» REQUIRED ACTIONS
1) Translate this sentence from the Thomas Engström passage into Spanish: "The setting, this time, is southern Florida and Cuba."
2) Print the part of the Thomas Engström passage starting with "The Ludwig Licht" and going on through "Florida and Cuba.".
3) Decide whether each statement agrees with the Thomas Engström passage. For each, answer yes or no and quote the deciding words. (a) West of Liberty was published in October 2013. (b) South of Hell takes place in Ukraine. (c) Wotan Wilke Möhring plays the role of Ludwig Licht.

──────── TEXT SHOWN

Thomas Engström (born 1975), is a Swedish novelist and journalist. His third novel, West of Liberty, was published in October 2013 by Albert Bonniers Förlag. The book was the first in a series of political thrillers featuring former Stasi agent and CIA freelancer Ludwig Licht. The series explores the harsh realities of today's international political landscape.

The Ludwig Licht series has been sold to a number of countries, including Germany, Poland, The Netherlands, Russia, The Czech Republic and Greece.

During early 2018, the books started to be filmed as an international TV series by, among others, German ZDF Network Movie and Swedish Anagram. International distribution is handled by British ITV. The role of Ludwig Licht is played by Wotan Wilke Möhring.

West of Liberty earned Engström the Swedish Crime Writers' Academy's award for best crime writing debut of 2013.

South of Hell was published in August 2014. It takes place in rural Pennsylvania, as well as Washington, DC. It was nominated for the Best Swedish Suspense Novel of the Year Award.

The third installment, North of Paradise, was published in October 2015. The setting, this time, is southern Florida and Cuba.

In 2017, the series concluded with East of the Abyss, taking place in Ukraine, Armenia and the republic of Georgia. The book was nominated for the Best Swedish Suspense Novel of the Year Award.

────────────────
──────── DATASET RECORDS

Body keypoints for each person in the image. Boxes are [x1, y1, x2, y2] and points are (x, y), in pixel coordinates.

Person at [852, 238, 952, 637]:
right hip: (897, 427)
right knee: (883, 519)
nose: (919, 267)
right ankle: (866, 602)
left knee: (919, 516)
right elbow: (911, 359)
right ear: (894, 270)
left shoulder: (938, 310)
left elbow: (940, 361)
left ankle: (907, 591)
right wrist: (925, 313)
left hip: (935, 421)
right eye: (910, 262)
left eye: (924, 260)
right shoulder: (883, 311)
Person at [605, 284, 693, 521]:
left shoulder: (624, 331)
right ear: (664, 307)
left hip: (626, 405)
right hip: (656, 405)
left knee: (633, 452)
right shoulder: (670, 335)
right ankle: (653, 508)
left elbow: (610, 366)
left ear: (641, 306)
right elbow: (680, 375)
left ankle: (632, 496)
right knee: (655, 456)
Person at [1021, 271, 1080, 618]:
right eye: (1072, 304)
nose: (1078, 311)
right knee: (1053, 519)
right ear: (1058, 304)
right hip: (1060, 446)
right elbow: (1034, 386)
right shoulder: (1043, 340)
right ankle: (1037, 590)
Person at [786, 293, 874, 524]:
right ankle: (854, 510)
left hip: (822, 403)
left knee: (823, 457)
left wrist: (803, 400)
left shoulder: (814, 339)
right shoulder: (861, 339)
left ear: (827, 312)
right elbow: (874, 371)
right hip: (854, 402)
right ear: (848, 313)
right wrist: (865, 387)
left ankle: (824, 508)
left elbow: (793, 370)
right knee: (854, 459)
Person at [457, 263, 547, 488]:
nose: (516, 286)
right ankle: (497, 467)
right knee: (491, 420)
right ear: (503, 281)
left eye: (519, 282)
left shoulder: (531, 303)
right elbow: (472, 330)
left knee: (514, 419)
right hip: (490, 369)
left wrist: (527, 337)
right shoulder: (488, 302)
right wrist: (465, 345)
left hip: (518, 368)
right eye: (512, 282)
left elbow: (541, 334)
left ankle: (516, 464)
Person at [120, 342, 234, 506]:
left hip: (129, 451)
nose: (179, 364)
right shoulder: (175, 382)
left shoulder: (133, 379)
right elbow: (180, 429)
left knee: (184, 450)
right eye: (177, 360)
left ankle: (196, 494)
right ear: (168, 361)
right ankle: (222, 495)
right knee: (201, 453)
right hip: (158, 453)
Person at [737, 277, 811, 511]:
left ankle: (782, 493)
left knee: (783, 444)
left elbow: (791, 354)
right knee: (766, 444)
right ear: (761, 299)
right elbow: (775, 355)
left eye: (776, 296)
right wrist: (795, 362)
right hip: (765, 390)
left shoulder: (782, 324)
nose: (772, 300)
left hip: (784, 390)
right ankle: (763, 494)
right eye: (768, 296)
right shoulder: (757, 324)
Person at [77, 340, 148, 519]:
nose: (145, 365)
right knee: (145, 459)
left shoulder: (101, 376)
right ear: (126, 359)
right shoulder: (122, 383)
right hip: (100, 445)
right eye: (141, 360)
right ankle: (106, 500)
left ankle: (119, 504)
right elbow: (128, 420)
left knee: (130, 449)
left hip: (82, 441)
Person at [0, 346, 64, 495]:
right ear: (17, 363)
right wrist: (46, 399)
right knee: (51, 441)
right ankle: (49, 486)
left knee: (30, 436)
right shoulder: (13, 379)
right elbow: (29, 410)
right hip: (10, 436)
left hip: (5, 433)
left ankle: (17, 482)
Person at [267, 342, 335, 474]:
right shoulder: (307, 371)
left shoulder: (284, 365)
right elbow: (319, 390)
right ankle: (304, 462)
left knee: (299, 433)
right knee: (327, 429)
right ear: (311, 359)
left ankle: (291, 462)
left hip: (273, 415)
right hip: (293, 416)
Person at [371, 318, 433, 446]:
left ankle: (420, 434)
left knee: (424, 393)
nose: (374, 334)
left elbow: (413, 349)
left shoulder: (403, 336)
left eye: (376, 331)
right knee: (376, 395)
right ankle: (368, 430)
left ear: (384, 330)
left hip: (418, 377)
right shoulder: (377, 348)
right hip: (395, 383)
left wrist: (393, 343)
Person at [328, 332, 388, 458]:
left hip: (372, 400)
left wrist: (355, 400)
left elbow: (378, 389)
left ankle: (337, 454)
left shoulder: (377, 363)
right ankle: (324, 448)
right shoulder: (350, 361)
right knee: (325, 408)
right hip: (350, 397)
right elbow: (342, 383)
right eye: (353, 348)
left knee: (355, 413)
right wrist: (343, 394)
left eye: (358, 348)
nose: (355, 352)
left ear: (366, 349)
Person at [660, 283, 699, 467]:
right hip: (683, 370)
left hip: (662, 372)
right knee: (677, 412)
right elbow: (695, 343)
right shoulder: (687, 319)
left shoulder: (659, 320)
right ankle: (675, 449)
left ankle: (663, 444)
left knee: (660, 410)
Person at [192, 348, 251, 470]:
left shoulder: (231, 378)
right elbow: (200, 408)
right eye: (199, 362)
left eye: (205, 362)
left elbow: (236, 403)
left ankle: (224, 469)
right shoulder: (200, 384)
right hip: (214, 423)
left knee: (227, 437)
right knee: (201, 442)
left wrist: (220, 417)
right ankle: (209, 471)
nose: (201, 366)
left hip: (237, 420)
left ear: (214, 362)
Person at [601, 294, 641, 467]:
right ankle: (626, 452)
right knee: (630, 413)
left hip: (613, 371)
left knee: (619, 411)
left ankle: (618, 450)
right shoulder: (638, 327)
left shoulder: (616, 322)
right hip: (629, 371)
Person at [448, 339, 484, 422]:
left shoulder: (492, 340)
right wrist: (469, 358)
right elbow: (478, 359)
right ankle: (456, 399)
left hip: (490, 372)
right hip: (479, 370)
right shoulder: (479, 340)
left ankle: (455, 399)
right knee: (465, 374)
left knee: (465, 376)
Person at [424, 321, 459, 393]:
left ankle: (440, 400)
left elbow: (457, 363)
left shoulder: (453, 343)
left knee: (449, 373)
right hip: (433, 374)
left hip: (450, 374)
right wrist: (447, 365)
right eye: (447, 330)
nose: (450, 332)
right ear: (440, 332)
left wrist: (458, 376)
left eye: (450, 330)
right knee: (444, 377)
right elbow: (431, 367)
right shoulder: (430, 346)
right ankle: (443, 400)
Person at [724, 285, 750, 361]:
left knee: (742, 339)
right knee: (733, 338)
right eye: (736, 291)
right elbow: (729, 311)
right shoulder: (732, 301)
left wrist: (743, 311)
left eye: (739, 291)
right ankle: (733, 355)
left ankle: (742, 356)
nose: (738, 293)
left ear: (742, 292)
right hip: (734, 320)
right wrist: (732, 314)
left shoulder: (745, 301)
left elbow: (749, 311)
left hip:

────────────────

» ANSWERS GIVEN
1) Esta vez, el escenario es el sur de Florida y Cuba.

2)
The Ludwig Licht series has been sold to a number of countries, including Germany, Poland, The Netherlands, Russia, The Czech Republic and Greece.

During early 2018, the books started to be filmed as an international TV series by, among others, German ZDF Network Movie and Swedish Anagram. International distribution is handled by British ITV. The role of Ludwig Licht is played by Wotan Wilke Möhring.

West of Liberty earned Engström the Swedish Crime Writers' Academy's award for best crime writing debut of 2013.

South of Hell was published in August 2014. It takes place in rural Pennsylvania, as well as Washington, DC. It was nominated for the Best Swedish Suspense Novel of the Year Award.

The third installment, North of Paradise, was published in October 2015. The setting, this time, is southern Florida and Cuba.

3)
(a) Yes: "His third novel, West of Liberty, was published in October 2013 by Albert Bonniers Förlag."
(b) No: "It takes place in rural Pennsylvania, as well as Washington, DC."
(c) Yes: "The role of Ludwig Licht is played by Wotan Wilke Möhring."